◆ **WORK TO BE COMPLETED**: Can you reproduce the entries line for line, from the very first line down to and including the line that contains "Политика обработки ПД"?

[[ AVAILABLE RECORDS, beginning ]]

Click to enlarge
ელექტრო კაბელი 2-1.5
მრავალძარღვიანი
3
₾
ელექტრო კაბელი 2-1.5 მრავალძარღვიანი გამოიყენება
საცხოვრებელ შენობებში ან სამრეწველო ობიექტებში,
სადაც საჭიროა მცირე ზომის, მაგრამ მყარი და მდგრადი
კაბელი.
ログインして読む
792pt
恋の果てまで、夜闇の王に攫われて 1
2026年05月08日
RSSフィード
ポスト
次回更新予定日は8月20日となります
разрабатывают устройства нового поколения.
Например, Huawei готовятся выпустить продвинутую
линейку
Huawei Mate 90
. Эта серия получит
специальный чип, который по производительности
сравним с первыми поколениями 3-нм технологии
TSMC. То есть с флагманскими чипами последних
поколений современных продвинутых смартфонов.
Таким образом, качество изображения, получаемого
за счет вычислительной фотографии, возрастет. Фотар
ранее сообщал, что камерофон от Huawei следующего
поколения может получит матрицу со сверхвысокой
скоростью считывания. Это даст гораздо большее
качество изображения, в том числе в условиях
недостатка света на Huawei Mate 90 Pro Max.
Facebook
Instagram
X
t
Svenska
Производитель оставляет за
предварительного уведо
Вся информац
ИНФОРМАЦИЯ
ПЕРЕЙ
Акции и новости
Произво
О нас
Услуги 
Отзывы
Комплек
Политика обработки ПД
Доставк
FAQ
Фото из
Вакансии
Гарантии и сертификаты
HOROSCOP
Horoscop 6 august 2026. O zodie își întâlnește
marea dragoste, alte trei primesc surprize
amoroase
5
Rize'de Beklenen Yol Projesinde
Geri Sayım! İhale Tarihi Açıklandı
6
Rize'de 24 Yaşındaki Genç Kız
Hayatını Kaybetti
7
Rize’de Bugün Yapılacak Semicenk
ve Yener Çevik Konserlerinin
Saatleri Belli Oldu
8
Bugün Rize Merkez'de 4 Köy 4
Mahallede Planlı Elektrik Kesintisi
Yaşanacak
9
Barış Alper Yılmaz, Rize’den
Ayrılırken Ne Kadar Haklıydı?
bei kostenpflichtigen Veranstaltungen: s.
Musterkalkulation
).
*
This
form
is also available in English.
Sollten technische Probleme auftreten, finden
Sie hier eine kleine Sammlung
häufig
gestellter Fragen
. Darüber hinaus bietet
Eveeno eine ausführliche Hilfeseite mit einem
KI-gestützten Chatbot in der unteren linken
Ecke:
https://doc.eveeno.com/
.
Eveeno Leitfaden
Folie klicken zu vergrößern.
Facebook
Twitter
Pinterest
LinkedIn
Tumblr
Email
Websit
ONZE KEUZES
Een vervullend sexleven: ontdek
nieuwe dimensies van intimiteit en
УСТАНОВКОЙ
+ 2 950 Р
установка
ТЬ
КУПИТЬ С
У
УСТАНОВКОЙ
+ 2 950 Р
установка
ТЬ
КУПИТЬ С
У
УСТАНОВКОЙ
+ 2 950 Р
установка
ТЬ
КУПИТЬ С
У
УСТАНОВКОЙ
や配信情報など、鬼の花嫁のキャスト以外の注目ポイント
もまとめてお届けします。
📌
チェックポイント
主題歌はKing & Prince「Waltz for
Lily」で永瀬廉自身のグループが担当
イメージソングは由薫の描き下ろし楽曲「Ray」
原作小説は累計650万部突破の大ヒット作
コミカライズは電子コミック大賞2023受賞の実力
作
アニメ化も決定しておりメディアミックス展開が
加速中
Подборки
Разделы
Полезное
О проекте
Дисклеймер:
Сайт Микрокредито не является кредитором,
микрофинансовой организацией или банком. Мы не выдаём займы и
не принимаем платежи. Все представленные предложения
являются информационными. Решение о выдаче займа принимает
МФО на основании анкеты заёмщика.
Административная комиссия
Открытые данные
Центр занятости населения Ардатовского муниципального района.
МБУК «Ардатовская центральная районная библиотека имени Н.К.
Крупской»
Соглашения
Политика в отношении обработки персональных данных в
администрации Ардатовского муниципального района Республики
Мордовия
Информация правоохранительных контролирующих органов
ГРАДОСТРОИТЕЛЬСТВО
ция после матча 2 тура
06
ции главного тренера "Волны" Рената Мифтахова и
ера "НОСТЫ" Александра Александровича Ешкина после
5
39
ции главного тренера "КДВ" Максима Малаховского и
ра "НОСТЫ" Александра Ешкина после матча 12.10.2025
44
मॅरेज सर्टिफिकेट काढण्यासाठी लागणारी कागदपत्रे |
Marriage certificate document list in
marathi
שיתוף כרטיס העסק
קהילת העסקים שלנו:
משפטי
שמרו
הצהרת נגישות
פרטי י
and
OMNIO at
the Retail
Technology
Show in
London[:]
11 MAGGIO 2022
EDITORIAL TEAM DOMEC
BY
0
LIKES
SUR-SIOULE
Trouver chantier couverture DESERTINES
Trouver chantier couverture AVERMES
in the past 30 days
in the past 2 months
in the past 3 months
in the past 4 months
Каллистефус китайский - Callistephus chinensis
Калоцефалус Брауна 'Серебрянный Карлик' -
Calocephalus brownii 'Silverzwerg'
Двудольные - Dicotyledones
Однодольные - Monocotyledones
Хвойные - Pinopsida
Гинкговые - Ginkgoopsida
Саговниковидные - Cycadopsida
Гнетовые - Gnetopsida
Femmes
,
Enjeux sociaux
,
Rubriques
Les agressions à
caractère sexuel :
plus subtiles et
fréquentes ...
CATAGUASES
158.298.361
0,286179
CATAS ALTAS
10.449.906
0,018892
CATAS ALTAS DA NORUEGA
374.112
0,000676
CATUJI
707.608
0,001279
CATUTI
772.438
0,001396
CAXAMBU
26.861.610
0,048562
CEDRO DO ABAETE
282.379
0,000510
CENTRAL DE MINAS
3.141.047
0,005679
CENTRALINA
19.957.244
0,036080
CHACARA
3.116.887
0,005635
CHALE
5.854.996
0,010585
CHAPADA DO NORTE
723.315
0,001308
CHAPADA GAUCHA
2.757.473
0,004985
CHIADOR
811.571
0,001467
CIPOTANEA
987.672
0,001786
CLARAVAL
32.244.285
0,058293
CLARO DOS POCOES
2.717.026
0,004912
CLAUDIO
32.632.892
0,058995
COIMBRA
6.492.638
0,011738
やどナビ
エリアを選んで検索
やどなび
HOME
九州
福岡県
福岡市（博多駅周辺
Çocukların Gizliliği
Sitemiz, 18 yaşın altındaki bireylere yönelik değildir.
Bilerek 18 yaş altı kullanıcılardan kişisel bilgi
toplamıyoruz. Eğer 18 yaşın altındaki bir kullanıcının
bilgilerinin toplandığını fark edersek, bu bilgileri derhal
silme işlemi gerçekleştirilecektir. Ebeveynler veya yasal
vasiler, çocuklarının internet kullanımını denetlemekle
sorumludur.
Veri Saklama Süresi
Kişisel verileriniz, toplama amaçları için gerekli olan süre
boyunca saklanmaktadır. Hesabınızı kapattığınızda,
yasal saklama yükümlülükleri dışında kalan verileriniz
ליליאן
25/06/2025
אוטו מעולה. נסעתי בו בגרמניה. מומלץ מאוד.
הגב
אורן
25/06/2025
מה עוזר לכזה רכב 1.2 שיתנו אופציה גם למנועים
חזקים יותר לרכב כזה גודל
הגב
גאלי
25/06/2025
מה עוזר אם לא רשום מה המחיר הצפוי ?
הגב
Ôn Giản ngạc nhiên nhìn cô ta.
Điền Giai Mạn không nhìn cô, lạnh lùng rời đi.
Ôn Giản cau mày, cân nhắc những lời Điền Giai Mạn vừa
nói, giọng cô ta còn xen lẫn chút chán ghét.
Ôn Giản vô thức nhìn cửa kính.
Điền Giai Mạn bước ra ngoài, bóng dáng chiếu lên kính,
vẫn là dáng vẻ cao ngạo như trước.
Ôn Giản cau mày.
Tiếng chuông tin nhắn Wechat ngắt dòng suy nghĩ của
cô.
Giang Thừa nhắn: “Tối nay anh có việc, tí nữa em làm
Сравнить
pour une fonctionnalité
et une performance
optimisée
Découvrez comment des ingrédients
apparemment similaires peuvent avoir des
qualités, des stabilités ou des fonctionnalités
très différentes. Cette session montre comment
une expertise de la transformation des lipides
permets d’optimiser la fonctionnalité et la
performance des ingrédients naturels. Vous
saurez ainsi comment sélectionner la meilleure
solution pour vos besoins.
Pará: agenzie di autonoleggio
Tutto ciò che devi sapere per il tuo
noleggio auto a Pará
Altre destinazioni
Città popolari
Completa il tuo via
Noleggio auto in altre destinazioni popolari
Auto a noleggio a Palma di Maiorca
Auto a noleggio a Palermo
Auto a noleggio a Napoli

[[ AVAILABLE RECORDS, end ]]

◆ **SOLUTION FOR THIS TASK**:
Click to enlarge
ელექტრო კაბელი 2-1.5
მრავალძარღვიანი
3
₾
ელექტრო კაბელი 2-1.5 მრავალძარღვიანი გამოიყენება
საცხოვრებელ შენობებში ან სამრეწველო ობიექტებში,
სადაც საჭიროა მცირე ზომის, მაგრამ მყარი და მდგრადი
კაბელი.
ログインして読む
792pt
恋の果てまで、夜闇の王に攫われて 1
2026年05月08日
RSSフィード
ポスト
次回更新予定日は8月20日となります
разрабатывают устройства нового поколения.
Например, Huawei готовятся выпустить продвинутую
линейку
Huawei Mate 90
. Эта серия получит
специальный чип, который по производительности
сравним с первыми поколениями 3-нм технологии
TSMC. То есть с флагманскими чипами последних
поколений современных продвинутых смартфонов.
Таким образом, качество изображения, получаемого
за счет вычислительной фотографии, возрастет. Фотар
ранее сообщал, что камерофон от Huawei следующего
поколения может получит матрицу со сверхвысокой
скоростью считывания. Это даст гораздо большее
качество изображения, в том числе в условиях
недостатка света на Huawei Mate 90 Pro Max.
Facebook
Instagram
X
t
Svenska
Производитель оставляет за
предварительного уведо
Вся информац
ИНФОРМАЦИЯ
ПЕРЕЙ
Акции и новости
Произво
О нас
Услуги 
Отзывы
Комплек
Политика обработки ПД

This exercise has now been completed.